Wind actually starts to move after the rush hour dribbles away into the steady pulse of night traffic. Night insects begin their rituals and radio shows to one another. He has a cricket outside his window. At least, he's pretty sure it's the same one night after night in the same spot. He heard you can tell the temperature by counting a cricket's chirps, but can't remember how it's done. Something with dividing and subtracting.

After spending four consecutive evenings sitting, motionless, by the window of a dying apartment smelling the dying day, he slowly comes to the knowledge that he might be slipping.

No, he does things in the mornings.
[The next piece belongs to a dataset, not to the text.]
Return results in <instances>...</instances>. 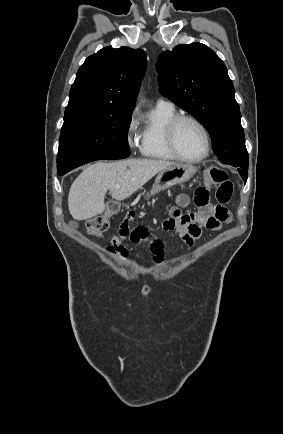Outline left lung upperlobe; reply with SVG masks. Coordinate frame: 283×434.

He goes to bed when the sounds even out and the show is over. God, am I really thinking that way? He wakes up when the sun makes his bedroom too hot and he comes to consciousness sweating, the sheets tying his ankles together, arms flung across the scattered pillows, probably drooling, usually with his face smashed into the blankets or lying on his own balls or God knows what. He always has the fleeting sensation, before rationality resurfaces, that he'd just got laid. Take that, subconscious. You fuck me over all day long, but I get one punch before you come back to grab me by the throat again.

He does things. He always considers trying to make the bed, and every other day or so he starts to shake out the sheets, to find an edge, but the fucking things are rhombuses or octagons or something without rational sides no matter how many corners he counts between his fingers. Never mind. The bed stays in a chaotic shambles of nightmares and sweat and wrinkles permanently pressed by his fists, clutching, as he dreams.

Fifteen steps to the downstairs, hand palm-out at his shoulder but no longer needing to drag against the wall or even to tremble across it as his abused shins and toes cringe from anticipating another day's hard knocks. He can make coffee with only a reasonable amount of fumbling now. The smell soothes him, but the sound of it grumbling and popping in the carafe is better. He stands, head down, against the counter. His toes feel gritty on the kitchen floor.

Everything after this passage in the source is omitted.